- _Task description_:
Every line of the listing below should come back exactly as written, with no images.

- _Data under study_:
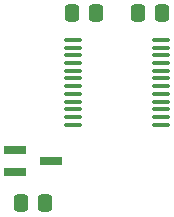
<source format=gtp>
G04 #@! TF.GenerationSoftware,KiCad,Pcbnew,(6.0.1)*
G04 #@! TF.CreationDate,2022-07-05T01:19:30-07:00*
G04 #@! TF.ProjectId,mu100-dit,6d753130-302d-4646-9974-2e6b69636164,rev?*
G04 #@! TF.SameCoordinates,PX4a25ef0PY4c3f880*
G04 #@! TF.FileFunction,Paste,Top*
G04 #@! TF.FilePolarity,Positive*
%FSLAX46Y46*%
G04 Gerber Fmt 4.6, Leading zero omitted, Abs format (unit mm)*
G04 Created by KiCad (PCBNEW (6.0.1)) date 2022-07-05 01:19:30*
%MOMM*%
%LPD*%
G01*
G04 APERTURE LIST*
G04 Aperture macros list*
%AMRoundRect*
0 Rectangle with rounded corners*
0 $1 Rounding radius*
0 $2 $3 $4 $5 $6 $7 $8 $9 X,Y pos of 4 corners*
0 Add a 4 corners polygon primitive as box body*
4,1,4,$2,$3,$4,$5,$6,$7,$8,$9,$2,$3,0*
0 Add four circle primitives for the rounded corners*
1,1,$1+$1,$2,$3*
1,1,$1+$1,$4,$5*
1,1,$1+$1,$6,$7*
1,1,$1+$1,$8,$9*
0 Add four rect primitives between the rounded corners*
20,1,$1+$1,$2,$3,$4,$5,0*
20,1,$1+$1,$4,$5,$6,$7,0*
20,1,$1+$1,$6,$7,$8,$9,0*
20,1,$1+$1,$8,$9,$2,$3,0*%
G04 Aperture macros list end*
%ADD10RoundRect,0.250000X-0.337500X-0.475000X0.337500X-0.475000X0.337500X0.475000X-0.337500X0.475000X0*%
%ADD11RoundRect,0.100000X-0.637500X-0.100000X0.637500X-0.100000X0.637500X0.100000X-0.637500X0.100000X0*%
%ADD12R,1.900000X0.800000*%
%ADD13RoundRect,0.250000X0.337500X0.475000X-0.337500X0.475000X-0.337500X-0.475000X0.337500X-0.475000X0*%
G04 APERTURE END LIST*
D10*
X3542500Y-37275000D03*
X5617500Y-37275000D03*
D11*
X7989500Y-23461427D03*
X7989500Y-24111427D03*
X7989500Y-24761427D03*
X7989500Y-25411427D03*
X7989500Y-26061427D03*
X7989500Y-26711427D03*
X7989500Y-27361427D03*
X7989500Y-28011427D03*
X7989500Y-28661427D03*
X7989500Y-29311427D03*
X7989500Y-29961427D03*
X7989500Y-30611427D03*
X15414500Y-30611427D03*
X15414500Y-29961427D03*
X15414500Y-29311427D03*
X15414500Y-28661427D03*
X15414500Y-28011427D03*
X15414500Y-27361427D03*
X15414500Y-26711427D03*
X15414500Y-26061427D03*
X15414500Y-25411427D03*
X15414500Y-24761427D03*
X15414500Y-24111427D03*
X15414500Y-23461427D03*
D10*
X13458500Y-21188000D03*
X15533500Y-21188000D03*
D12*
X3080000Y-32750000D03*
X3080000Y-34650000D03*
X6080000Y-33700000D03*
D13*
X9945500Y-21188000D03*
X7870500Y-21188000D03*
M02*

</source>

- _Result of the exercise_:
<source format=gtp>
G04 #@! TF.GenerationSoftware,KiCad,Pcbnew,(6.0.1)*
G04 #@! TF.CreationDate,2022-07-05T01:19:30-07:00*
G04 #@! TF.ProjectId,mu100-dit,6d753130-302d-4646-9974-2e6b69636164,rev?*
G04 #@! TF.SameCoordinates,PX4a25ef0PY4c3f880*
G04 #@! TF.FileFunction,Paste,Top*
G04 #@! TF.FilePolarity,Positive*
%FSLAX46Y46*%
G04 Gerber Fmt 4.6, Leading zero omitted, Abs format (unit mm)*
G04 Created by KiCad (PCBNEW (6.0.1)) date 2022-07-05 01:19:30*
%MOMM*%
%LPD*%
G01*
G04 APERTURE LIST*
G04 Aperture macros list*
%AMRoundRect*
0 Rectangle with rounded corners*
0 $1 Rounding radius*
0 $2 $3 $4 $5 $6 $7 $8 $9 X,Y pos of 4 corners*
0 Add a 4 corners polygon primitive as box body*
4,1,4,$2,$3,$4,$5,$6,$7,$8,$9,$2,$3,0*
0 Add four circle primitives for the rounded corners*
1,1,$1+$1,$2,$3*
1,1,$1+$1,$4,$5*
1,1,$1+$1,$6,$7*
1,1,$1+$1,$8,$9*
0 Add four rect primitives between the rounded corners*
20,1,$1+$1,$2,$3,$4,$5,0*
20,1,$1+$1,$4,$5,$6,$7,0*
20,1,$1+$1,$6,$7,$8,$9,0*
20,1,$1+$1,$8,$9,$2,$3,0*%
G04 Aperture macros list end*
%ADD10RoundRect,0.250000X-0.337500X-0.475000X0.337500X-0.475000X0.337500X0.475000X-0.337500X0.475000X0*%
%ADD11RoundRect,0.100000X-0.637500X-0.100000X0.637500X-0.100000X0.637500X0.100000X-0.637500X0.100000X0*%
%ADD12R,1.900000X0.800000*%
%ADD13RoundRect,0.250000X0.337500X0.475000X-0.337500X0.475000X-0.337500X-0.475000X0.337500X-0.475000X0*%
G04 APERTURE END LIST*
D10*
X3542500Y-37275000D03*
X5617500Y-37275000D03*
D11*
X7989500Y-23461427D03*
X7989500Y-24111427D03*
X7989500Y-24761427D03*
X7989500Y-25411427D03*
X7989500Y-26061427D03*
X7989500Y-26711427D03*
X7989500Y-27361427D03*
X7989500Y-28011427D03*
X7989500Y-28661427D03*
X7989500Y-29311427D03*
X7989500Y-29961427D03*
X7989500Y-30611427D03*
X15414500Y-30611427D03*
X15414500Y-29961427D03*
X15414500Y-29311427D03*
X15414500Y-28661427D03*
X15414500Y-28011427D03*
X15414500Y-27361427D03*
X15414500Y-26711427D03*
X15414500Y-26061427D03*
X15414500Y-25411427D03*
X15414500Y-24761427D03*
X15414500Y-24111427D03*
X15414500Y-23461427D03*
D10*
X13458500Y-21188000D03*
X15533500Y-21188000D03*
D12*
X3080000Y-32750000D03*
X3080000Y-34650000D03*
X6080000Y-33700000D03*
D13*
X9945500Y-21188000D03*
X7870500Y-21188000D03*
M02*

</source>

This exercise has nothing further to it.